__ASSIGNMENT__: Whenever a line in the data holds the string "Unary", pull that line out.

__INFORMATION GIVEN__:
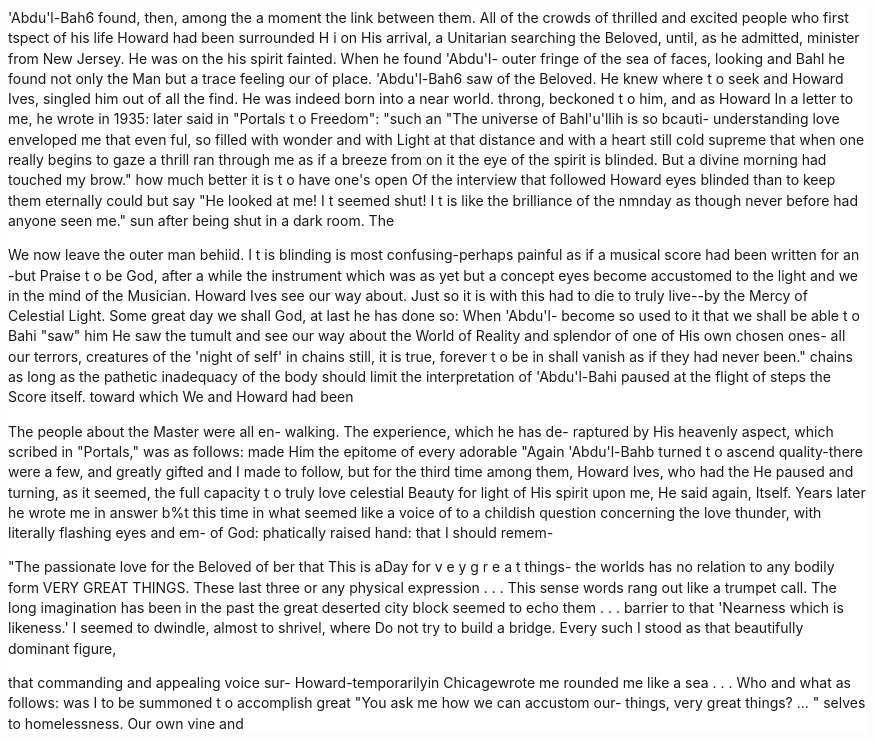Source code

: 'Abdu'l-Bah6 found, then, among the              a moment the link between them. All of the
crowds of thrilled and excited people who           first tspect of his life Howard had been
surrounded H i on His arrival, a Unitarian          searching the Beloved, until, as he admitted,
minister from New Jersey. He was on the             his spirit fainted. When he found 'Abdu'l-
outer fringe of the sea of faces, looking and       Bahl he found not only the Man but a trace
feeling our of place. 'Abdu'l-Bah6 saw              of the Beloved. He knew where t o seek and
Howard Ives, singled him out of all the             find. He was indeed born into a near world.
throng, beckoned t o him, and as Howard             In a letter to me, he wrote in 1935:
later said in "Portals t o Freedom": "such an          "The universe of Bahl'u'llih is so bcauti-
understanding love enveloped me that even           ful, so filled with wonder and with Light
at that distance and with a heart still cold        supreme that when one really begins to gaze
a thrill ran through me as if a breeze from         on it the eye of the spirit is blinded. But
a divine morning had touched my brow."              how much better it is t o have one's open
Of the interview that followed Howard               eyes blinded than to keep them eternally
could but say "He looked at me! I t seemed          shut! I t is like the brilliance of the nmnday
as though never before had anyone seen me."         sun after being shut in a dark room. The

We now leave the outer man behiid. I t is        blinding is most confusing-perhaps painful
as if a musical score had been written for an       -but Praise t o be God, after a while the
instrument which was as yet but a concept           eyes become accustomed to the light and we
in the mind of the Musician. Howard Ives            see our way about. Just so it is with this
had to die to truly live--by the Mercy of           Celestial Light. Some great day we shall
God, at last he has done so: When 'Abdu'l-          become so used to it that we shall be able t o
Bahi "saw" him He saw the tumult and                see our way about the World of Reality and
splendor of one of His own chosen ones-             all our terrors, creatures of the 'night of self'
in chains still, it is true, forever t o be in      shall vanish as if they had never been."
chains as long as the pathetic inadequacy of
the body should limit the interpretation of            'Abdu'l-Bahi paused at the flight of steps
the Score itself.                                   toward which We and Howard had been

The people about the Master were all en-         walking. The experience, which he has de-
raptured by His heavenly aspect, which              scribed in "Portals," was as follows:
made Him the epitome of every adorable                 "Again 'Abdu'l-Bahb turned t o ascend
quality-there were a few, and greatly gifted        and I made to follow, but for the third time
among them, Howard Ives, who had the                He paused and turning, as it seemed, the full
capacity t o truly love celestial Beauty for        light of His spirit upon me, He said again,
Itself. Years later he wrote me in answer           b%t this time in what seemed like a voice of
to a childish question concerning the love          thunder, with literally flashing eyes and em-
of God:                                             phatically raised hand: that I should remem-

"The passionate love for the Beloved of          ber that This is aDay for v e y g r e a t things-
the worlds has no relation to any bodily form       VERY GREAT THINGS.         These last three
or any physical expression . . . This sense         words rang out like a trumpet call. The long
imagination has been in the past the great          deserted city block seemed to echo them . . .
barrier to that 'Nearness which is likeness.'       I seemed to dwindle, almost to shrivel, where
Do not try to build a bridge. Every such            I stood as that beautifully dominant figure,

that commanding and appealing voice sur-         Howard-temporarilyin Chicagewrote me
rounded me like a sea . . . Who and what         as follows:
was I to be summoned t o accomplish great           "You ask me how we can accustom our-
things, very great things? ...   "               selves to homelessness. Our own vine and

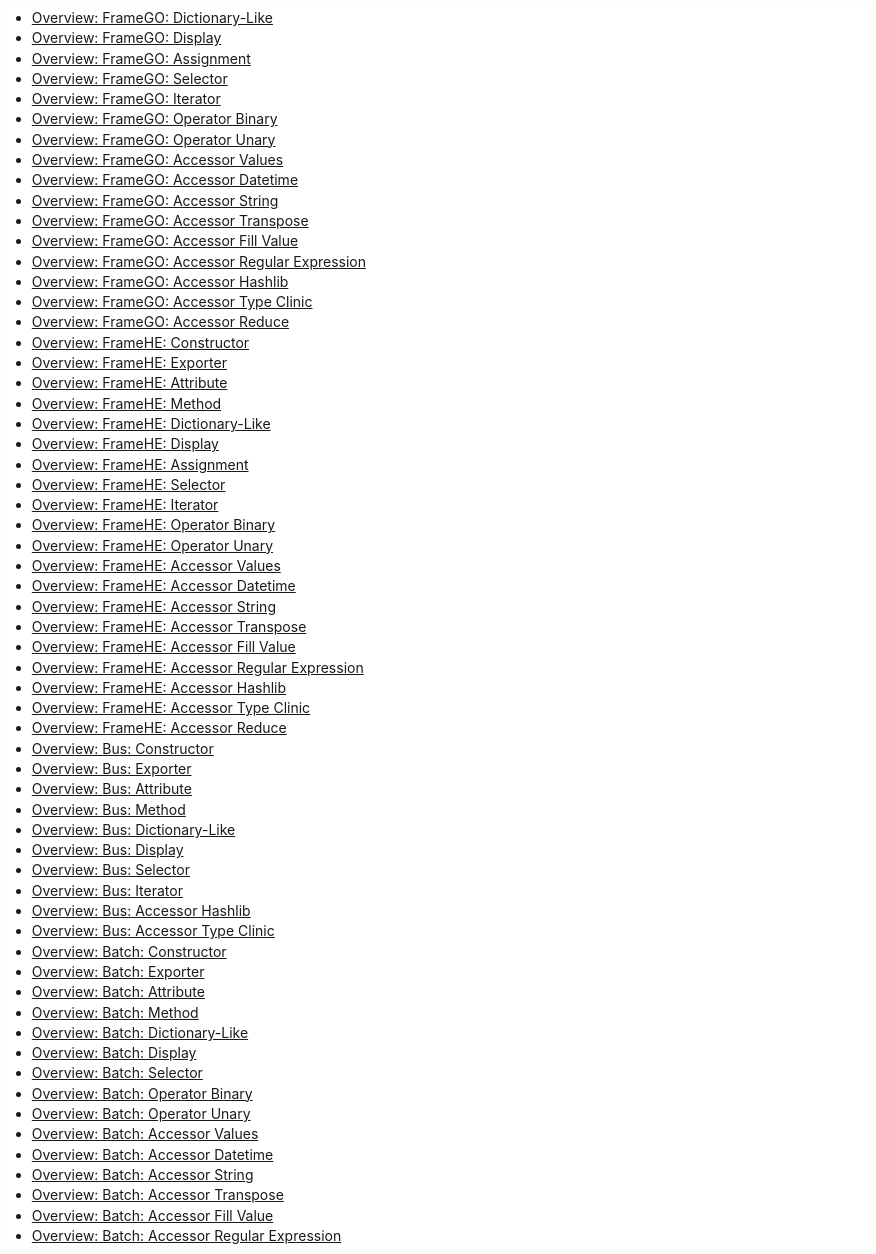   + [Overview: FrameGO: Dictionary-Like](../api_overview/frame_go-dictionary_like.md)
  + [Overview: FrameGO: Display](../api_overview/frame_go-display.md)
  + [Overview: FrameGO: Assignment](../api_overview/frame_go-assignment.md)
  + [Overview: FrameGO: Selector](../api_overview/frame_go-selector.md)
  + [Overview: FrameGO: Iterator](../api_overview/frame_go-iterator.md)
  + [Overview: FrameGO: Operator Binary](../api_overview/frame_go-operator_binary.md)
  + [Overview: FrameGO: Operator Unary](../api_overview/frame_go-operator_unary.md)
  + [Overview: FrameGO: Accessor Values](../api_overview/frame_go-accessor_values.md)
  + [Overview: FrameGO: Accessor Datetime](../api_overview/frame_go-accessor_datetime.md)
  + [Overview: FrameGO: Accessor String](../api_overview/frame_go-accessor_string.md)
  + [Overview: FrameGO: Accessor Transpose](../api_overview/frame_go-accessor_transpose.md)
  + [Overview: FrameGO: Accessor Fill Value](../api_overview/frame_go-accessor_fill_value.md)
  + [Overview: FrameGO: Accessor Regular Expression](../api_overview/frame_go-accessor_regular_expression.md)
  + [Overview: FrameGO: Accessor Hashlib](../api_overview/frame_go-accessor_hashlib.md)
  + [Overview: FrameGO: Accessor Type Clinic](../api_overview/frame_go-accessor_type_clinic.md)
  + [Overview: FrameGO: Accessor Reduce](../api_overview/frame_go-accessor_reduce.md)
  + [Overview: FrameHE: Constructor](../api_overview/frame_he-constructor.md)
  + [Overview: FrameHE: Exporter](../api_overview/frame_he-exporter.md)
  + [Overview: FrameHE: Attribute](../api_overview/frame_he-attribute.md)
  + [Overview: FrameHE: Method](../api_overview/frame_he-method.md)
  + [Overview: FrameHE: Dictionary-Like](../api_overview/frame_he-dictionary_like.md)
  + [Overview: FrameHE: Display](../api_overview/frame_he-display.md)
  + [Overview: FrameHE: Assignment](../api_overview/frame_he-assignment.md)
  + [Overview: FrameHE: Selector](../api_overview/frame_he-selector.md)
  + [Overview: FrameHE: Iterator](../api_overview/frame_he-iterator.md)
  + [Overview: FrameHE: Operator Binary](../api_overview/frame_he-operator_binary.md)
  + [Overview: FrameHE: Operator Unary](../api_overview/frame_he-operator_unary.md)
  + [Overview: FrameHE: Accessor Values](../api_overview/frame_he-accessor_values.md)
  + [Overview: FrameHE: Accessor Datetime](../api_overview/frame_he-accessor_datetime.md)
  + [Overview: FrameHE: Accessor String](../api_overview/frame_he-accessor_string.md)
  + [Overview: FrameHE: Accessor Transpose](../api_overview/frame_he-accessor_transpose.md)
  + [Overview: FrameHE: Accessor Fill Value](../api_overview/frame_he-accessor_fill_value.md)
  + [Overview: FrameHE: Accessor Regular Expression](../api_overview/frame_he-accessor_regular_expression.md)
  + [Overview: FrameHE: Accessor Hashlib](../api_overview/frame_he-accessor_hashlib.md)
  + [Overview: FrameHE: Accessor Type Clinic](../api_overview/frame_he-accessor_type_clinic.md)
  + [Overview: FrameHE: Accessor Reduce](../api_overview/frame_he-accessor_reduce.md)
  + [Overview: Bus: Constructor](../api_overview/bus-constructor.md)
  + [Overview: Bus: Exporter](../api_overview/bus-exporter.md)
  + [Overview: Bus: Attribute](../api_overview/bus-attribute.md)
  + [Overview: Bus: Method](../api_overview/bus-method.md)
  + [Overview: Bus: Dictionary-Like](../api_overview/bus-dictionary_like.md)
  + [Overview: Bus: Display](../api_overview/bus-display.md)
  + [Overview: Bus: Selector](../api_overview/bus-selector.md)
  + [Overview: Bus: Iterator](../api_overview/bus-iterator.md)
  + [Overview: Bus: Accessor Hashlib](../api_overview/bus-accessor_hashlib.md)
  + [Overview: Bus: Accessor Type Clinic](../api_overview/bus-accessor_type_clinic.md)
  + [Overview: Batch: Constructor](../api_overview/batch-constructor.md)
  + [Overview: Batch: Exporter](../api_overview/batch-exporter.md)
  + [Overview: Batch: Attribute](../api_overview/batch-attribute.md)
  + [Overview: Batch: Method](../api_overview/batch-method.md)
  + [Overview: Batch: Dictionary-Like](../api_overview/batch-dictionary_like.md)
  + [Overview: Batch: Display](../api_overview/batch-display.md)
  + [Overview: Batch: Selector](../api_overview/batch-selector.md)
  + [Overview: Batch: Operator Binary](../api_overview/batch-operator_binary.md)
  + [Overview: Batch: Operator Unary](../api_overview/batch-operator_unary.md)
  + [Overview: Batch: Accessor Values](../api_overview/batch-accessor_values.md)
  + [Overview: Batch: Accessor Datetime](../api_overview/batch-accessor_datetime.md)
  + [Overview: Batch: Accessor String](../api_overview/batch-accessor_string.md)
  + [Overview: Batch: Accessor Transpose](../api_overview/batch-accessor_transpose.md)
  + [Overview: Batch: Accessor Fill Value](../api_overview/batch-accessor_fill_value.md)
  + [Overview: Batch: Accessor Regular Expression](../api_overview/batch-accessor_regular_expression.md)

__RESULT OF THE TASK__:
  + [Overview: FrameGO: Operator Unary](../api_overview/frame_go-operator_unary.md)
  + [Overview: FrameHE: Operator Unary](../api_overview/frame_he-operator_unary.md)
  + [Overview: Batch: Operator Unary](../api_overview/batch-operator_unary.md)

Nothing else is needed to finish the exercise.